I’ve been thinking a lot lately (I think most of my posts begin with those words) about purpose, and living a meaningful life. I used to imagine an adventurous life, maybe that of a missionary, or of a modern-day Francis of Assisi…you know, live in poverty, not really have a home, wander the world with my friends. I used to think that maybe I would live in another country, or a bunch of other countries. Or maybe I’d really pursue music, and travel the country singing my songs. Most of my plans involved major sojourning.
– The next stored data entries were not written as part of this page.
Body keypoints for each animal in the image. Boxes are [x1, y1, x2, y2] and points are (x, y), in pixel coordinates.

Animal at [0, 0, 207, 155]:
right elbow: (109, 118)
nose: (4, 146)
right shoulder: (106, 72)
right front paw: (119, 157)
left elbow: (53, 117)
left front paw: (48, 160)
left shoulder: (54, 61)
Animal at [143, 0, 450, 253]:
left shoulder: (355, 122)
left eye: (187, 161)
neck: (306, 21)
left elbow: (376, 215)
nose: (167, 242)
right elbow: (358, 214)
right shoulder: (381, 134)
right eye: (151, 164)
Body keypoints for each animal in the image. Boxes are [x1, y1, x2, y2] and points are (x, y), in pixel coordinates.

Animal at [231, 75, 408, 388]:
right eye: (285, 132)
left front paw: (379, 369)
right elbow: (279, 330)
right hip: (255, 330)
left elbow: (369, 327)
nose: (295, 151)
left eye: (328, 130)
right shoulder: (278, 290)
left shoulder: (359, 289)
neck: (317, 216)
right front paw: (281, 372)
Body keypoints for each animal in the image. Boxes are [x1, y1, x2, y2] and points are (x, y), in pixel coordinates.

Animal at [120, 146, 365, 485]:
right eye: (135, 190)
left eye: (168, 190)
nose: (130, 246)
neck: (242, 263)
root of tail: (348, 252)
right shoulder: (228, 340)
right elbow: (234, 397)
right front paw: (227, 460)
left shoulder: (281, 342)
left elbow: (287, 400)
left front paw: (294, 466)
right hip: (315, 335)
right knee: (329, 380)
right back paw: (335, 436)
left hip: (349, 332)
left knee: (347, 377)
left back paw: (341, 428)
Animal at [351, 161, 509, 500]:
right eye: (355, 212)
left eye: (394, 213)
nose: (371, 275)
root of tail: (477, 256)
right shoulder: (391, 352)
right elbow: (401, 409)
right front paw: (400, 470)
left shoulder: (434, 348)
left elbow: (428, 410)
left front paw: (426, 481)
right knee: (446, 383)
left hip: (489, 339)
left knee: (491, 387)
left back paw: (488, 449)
Then, for the last two years of college, I lived in a big old house with a bunch of girls, and for the first time got a taste of life in community. Suddenly, I realized I wanted to have a home base. Maybe I’d still be a vagabond most of the time, but I wanted to have some place to come home to. I thought maybe I’d always live in community, but in a more purposeful and meaningful way than I experienced in college. I loved to have a safe place into which I could invite other lost souls. A home for the homeless, even if they were just homeless on the inside.

Then I fell in love. Got married. Moved into a new city. Found a new church. Built new community. Had a baby. Got pregnant again. And even though there’s still the same thirst for adventure in me, I think I’m realizing that adventure is not just the big stuff. It’s not only to be found in a new country, or in a wandering lifestyle, or in a grand, sweeping life choice. Not only that, but the mandates of scripture for the believer are geared more toward the quiet, the every day, the mundane. I’ve begun to realize that a purposeful, meaningful life lived completely wrapped up and immersed in the gospel and faith can be adventurous and mundane at the same time. My ambition is no longer to seek adventure in the far corners of the earth, but to live a quiet and peaceful life, loving the people around me as best I can. And I don’t feel as though I’ve traded my adventuresome side for the boring life of a homemaker, either.

That’s what’s cool about finding your place in the life you have right now. It may not look like the life you dreamed of when you were 19, which is not to downplay the vast, scheming dreams of youth. But simply because my life is not exactly what I expected doesn’t mean it’s not exactly what I want, what I need, what I’m called to do. I still dream of the future, what my life will look like when my kids are in school, graduated, on their own. Maybe Matthew and I will get to go abroad someday. Maybe we will move into the country and have a little farm for our grandkids to visit. Maybe we’ll plant a church in the country when we move. And until then, I work and dream and live in the content that comes from knowing that growth is always an adventure. Even when the growth is measured in crumbs swept from my kitchen floor.